◆ Task goal
Reproduce the listing below, swapping every "locality" for "site" and leaving everything else unchanged.

Start

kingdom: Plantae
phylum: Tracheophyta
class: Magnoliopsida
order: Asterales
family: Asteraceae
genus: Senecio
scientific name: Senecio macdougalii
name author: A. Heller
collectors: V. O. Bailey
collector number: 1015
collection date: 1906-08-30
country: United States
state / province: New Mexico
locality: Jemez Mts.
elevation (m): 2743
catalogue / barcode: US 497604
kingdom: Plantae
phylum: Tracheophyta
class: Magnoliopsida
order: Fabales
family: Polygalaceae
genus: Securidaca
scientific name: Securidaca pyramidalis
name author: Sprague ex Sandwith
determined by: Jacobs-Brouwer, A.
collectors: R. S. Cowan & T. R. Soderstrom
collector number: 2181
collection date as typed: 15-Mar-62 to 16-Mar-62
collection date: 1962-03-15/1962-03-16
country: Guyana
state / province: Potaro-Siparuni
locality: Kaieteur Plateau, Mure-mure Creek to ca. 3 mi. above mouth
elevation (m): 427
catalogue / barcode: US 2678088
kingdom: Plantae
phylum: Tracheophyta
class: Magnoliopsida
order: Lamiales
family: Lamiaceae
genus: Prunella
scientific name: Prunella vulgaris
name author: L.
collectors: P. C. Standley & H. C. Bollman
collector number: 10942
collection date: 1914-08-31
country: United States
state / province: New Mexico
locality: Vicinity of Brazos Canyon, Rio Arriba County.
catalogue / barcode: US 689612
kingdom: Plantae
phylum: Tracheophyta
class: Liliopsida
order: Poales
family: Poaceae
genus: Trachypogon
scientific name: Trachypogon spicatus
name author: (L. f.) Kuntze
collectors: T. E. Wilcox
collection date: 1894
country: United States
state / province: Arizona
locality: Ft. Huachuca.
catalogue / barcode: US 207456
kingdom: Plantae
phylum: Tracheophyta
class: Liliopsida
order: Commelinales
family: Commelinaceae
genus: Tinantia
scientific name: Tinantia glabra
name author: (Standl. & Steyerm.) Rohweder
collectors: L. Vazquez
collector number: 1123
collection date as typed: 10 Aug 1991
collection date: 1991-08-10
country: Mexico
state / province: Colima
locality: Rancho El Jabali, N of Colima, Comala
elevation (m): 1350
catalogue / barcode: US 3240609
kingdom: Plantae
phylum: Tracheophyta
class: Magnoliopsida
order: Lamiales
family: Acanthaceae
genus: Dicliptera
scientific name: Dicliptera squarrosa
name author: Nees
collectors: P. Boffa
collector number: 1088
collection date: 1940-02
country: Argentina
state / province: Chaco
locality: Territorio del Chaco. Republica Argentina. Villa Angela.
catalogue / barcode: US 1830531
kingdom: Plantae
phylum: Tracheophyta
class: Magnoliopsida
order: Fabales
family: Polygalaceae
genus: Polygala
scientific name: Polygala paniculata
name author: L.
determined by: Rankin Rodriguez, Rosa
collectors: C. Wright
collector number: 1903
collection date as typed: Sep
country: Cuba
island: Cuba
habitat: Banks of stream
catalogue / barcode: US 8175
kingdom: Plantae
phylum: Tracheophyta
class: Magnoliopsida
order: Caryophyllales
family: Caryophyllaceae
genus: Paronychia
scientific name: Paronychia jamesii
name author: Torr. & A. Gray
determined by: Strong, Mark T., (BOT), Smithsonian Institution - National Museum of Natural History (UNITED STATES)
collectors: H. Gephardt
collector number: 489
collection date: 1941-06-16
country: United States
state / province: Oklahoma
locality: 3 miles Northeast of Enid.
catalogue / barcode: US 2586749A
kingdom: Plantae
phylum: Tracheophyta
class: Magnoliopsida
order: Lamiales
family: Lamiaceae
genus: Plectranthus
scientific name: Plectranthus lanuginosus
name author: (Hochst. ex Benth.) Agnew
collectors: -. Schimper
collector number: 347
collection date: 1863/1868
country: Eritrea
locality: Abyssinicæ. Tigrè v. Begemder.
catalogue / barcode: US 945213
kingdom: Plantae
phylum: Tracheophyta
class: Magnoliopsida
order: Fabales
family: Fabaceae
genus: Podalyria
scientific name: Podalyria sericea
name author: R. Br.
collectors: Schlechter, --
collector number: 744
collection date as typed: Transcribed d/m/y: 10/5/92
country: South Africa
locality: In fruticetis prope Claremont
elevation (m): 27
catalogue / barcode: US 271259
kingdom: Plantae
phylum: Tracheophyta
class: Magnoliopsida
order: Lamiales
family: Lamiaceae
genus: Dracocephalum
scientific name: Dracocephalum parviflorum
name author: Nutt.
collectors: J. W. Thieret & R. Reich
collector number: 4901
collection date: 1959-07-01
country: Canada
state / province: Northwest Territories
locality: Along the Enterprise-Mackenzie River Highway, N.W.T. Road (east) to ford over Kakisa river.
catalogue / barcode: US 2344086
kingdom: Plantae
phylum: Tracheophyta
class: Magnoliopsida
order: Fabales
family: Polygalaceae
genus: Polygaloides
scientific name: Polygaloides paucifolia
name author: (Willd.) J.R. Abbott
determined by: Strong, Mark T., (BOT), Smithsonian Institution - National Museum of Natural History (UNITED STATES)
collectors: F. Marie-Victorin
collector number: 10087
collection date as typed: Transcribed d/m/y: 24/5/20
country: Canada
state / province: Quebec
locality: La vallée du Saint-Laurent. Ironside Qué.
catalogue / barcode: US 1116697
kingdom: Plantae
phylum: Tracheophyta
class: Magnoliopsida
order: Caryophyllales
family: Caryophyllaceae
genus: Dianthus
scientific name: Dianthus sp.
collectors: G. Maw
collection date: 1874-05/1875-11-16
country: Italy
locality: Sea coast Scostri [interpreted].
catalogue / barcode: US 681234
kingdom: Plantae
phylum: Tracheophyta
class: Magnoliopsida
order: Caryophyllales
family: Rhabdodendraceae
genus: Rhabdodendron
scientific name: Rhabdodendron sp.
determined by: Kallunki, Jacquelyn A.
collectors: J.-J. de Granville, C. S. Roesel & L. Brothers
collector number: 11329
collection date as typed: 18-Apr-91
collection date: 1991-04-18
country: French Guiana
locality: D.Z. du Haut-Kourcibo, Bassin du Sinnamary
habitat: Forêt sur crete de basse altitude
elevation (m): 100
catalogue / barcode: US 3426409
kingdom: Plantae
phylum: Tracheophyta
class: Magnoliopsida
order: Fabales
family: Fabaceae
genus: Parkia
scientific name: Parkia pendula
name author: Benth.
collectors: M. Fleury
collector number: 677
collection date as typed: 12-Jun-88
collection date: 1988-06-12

End

◆ Full response
kingdom: Plantae
phylum: Tracheophyta
class: Magnoliopsida
order: Asterales
family: Asteraceae
genus: Senecio
scientific name: Senecio macdougalii
name author: A. Heller
collectors: V. O. Bailey
collector number: 1015
collection date: 1906-08-30
country: United States
state / province: New Mexico
site: Jemez Mts.
elevation (m): 2743
catalogue / barcode: US 497604
kingdom: Plantae
phylum: Tracheophyta
class: Magnoliopsida
order: Fabales
family: Polygalaceae
genus: Securidaca
scientific name: Securidaca pyramidalis
name author: Sprague ex Sandwith
determined by: Jacobs-Brouwer, A.
collectors: R. S. Cowan & T. R. Soderstrom
collector number: 2181
collection date as typed: 15-Mar-62 to 16-Mar-62
collection date: 1962-03-15/1962-03-16
country: Guyana
state / province: Potaro-Siparuni
site: Kaieteur Plateau, Mure-mure Creek to ca. 3 mi. above mouth
elevation (m): 427
catalogue / barcode: US 2678088
kingdom: Plantae
phylum: Tracheophyta
class: Magnoliopsida
order: Lamiales
family: Lamiaceae
genus: Prunella
scientific name: Prunella vulgaris
name author: L.
collectors: P. C. Standley & H. C. Bollman
collector number: 10942
collection date: 1914-08-31
country: United States
state / province: New Mexico
site: Vicinity of Brazos Canyon, Rio Arriba County.
catalogue / barcode: US 689612
kingdom: Plantae
phylum: Tracheophyta
class: Liliopsida
order: Poales
family: Poaceae
genus: Trachypogon
scientific name: Trachypogon spicatus
name author: (L. f.) Kuntze
collectors: T. E. Wilcox
collection date: 1894
country: United States
state / province: Arizona
site: Ft. Huachuca.
catalogue / barcode: US 207456
kingdom: Plantae
phylum: Tracheophyta
class: Liliopsida
order: Commelinales
family: Commelinaceae
genus: Tinantia
scientific name: Tinantia glabra
name author: (Standl. & Steyerm.) Rohweder
collectors: L. Vazquez
collector number: 1123
collection date as typed: 10 Aug 1991
collection date: 1991-08-10
country: Mexico
state / province: Colima
site: Rancho El Jabali, N of Colima, Comala
elevation (m): 1350
catalogue / barcode: US 3240609
kingdom: Plantae
phylum: Tracheophyta
class: Magnoliopsida
order: Lamiales
family: Acanthaceae
genus: Dicliptera
scientific name: Dicliptera squarrosa
name author: Nees
collectors: P. Boffa
collector number: 1088
collection date: 1940-02
country: Argentina
state / province: Chaco
site: Territorio del Chaco. Republica Argentina. Villa Angela.
catalogue / barcode: US 1830531
kingdom: Plantae
phylum: Tracheophyta
class: Magnoliopsida
order: Fabales
family: Polygalaceae
genus: Polygala
scientific name: Polygala paniculata
name author: L.
determined by: Rankin Rodriguez, Rosa
collectors: C. Wright
collector number: 1903
collection date as typed: Sep
country: Cuba
island: Cuba
habitat: Banks of stream
catalogue / barcode: US 8175
kingdom: Plantae
phylum: Tracheophyta
class: Magnoliopsida
order: Caryophyllales
family: Caryophyllaceae
genus: Paronychia
scientific name: Paronychia jamesii
name author: Torr. & A. Gray
determined by: Strong, Mark T., (BOT), Smithsonian Institution - National Museum of Natural History (UNITED STATES)
collectors: H. Gephardt
collector number: 489
collection date: 1941-06-16
country: United States
state / province: Oklahoma
site: 3 miles Northeast of Enid.
catalogue / barcode: US 2586749A
kingdom: Plantae
phylum: Tracheophyta
class: Magnoliopsida
order: Lamiales
family: Lamiaceae
genus: Plectranthus
scientific name: Plectranthus lanuginosus
name author: (Hochst. ex Benth.) Agnew
collectors: -. Schimper
collector number: 347
collection date: 1863/1868
country: Eritrea
site: Abyssinicæ. Tigrè v. Begemder.
catalogue / barcode: US 945213
kingdom: Plantae
phylum: Tracheophyta
class: Magnoliopsida
order: Fabales
family: Fabaceae
genus: Podalyria
scientific name: Podalyria sericea
name author: R. Br.
collectors: Schlechter, --
collector number: 744
collection date as typed: Transcribed d/m/y: 10/5/92
country: South Africa
site: In fruticetis prope Claremont
elevation (m): 27
catalogue / barcode: US 271259
kingdom: Plantae
phylum: Tracheophyta
class: Magnoliopsida
order: Lamiales
family: Lamiaceae
genus: Dracocephalum
scientific name: Dracocephalum parviflorum
name author: Nutt.
collectors: J. W. Thieret & R. Reich
collector number: 4901
collection date: 1959-07-01
country: Canada
state / province: Northwest Territories
site: Along the Enterprise-Mackenzie River Highway, N.W.T. Road (east) to ford over Kakisa river.
catalogue / barcode: US 2344086
kingdom: Plantae
phylum: Tracheophyta
class: Magnoliopsida
order: Fabales
family: Polygalaceae
genus: Polygaloides
scientific name: Polygaloides paucifolia
name author: (Willd.) J.R. Abbott
determined by: Strong, Mark T., (BOT), Smithsonian Institution - National Museum of Natural History (UNITED STATES)
collectors: F. Marie-Victorin
collector number: 10087
collection date as typed: Transcribed d/m/y: 24/5/20
country: Canada
state / province: Quebec
site: La vallée du Saint-Laurent. Ironside Qué.
catalogue / barcode: US 1116697
kingdom: Plantae
phylum: Tracheophyta
class: Magnoliopsida
order: Caryophyllales
family: Caryophyllaceae
genus: Dianthus
scientific name: Dianthus sp.
collectors: G. Maw
collection date: 1874-05/1875-11-16
country: Italy
site: Sea coast Scostri [interpreted].
catalogue / barcode: US 681234
kingdom: Plantae
phylum: Tracheophyta
class: Magnoliopsida
order: Caryophyllales
family: Rhabdodendraceae
genus: Rhabdodendron
scientific name: Rhabdodendron sp.
determined by: Kallunki, Jacquelyn A.
collectors: J.-J. de Granville, C. S. Roesel & L. Brothers
collector number: 11329
collection date as typed: 18-Apr-91
collection date: 1991-04-18
country: French Guiana
site: D.Z. du Haut-Kourcibo, Bassin du Sinnamary
habitat: Forêt sur crete de basse altitude
elevation (m): 100
catalogue / barcode: US 3426409
kingdom: Plantae
phylum: Tracheophyta
class: Magnoliopsida
order: Fabales
family: Fabaceae
genus: Parkia
scientific name: Parkia pendula
name author: Benth.
collectors: M. Fleury
collector number: 677
collection date as typed: 12-Jun-88
collection date: 1988-06-12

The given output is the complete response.